Há tempos que sou crítico ao jornalismo de eco do poder que não se responsabiliza. Então, para mim, o surgimento do WikiLeaks foi emocionante; admirava a maneira como Assange considerava o público com respeito; por estar preparado para compartilhar seu trabalho com o mainstream, mas não para se juntar ao clube de conivências. Isso, junto de uma forte inveja, transformou-o em inimigo entre os super-pagos e poucotalentosos, inseguros com suas pretensões de independência e imparcialidade.

Eu admirei a dimensão moral do WikiLeaks. Assange raramente foi questionado sobre isso, mas muito de sua notável energia vem de um poderoso senso moral de que governos e outros interesses envolvidos não deveriam operar por trás de paredes sigilosas. Ele é um democrata. Ele explicou isso em uma de nossas primeiras entrevistas em minha casa em 2010.

O que está em jogo para o resto de nós, já estava em jogo há muito tempo: a liberdade de pedir contas às autoridades, a liberdade de desafiar, de enfrentar a hipocrisia, de discordar. Atualmente, a diferença é que a potência imperial mundial, os Estados Unidos, nunca estiveram tão inseguros de sua autoridade metastática como hoje. Feito gângsters se debatendo, eles estão nos conduzindo a uma guerra mundial, se assim deixarmos. Poucas dessas ameaças se refletem na mídia.

O WikiLeaks nos permitiu vislumbrar uma desenfreada marcha imperial sobre sociedades inteiras — pense na carnificina no Iraque, Afeganistão, Líbia, Síria, Iêmen, para citar alguns; na expropriação de 37 milhões de pessoas e as mortes de 12 milhões de homens, mulheres e crianças na “guerra ao terror” — a maioria por trás de uma fachada enganosa.

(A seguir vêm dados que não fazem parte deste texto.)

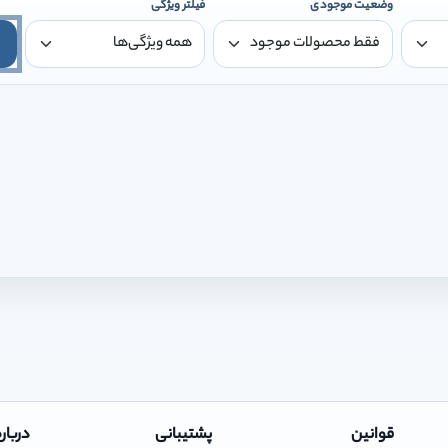
وضعیت موجودی
فیلتر ویژگی
قوانین
پشتیبانی
درباره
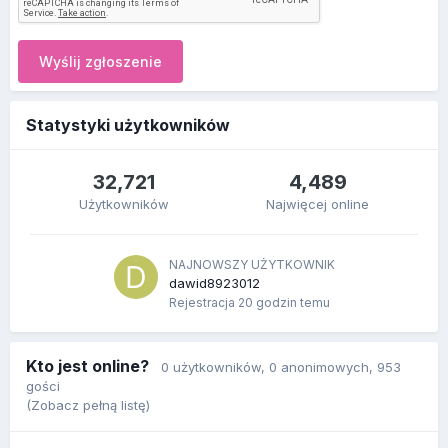
Wyślij zgłoszenie
Statystyki użytkowników
32,721
4,489
Użytkowników
Najwięcej online
NAJNOWSZY UŻYTKOWNIK
dawid8923012
Rejestracja
20 godzin temu
Kto jest online?
0 użytkowników
, 0 anonimowych, 953
gości
(Zobacz pełną listę)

Julian Assange é uma ameaça a esses horrores recorrentes — e é por isso que está sendo perseguido. É por isso que o tribunal tornou-se um instrumento de opressão. É por isso que ele deveria representar nossa consciência coletiva: é por isso que todos nós deveríamos ser essa mesma ameaça.

A sentença da juíza será revelada no dia 4 de janeiro.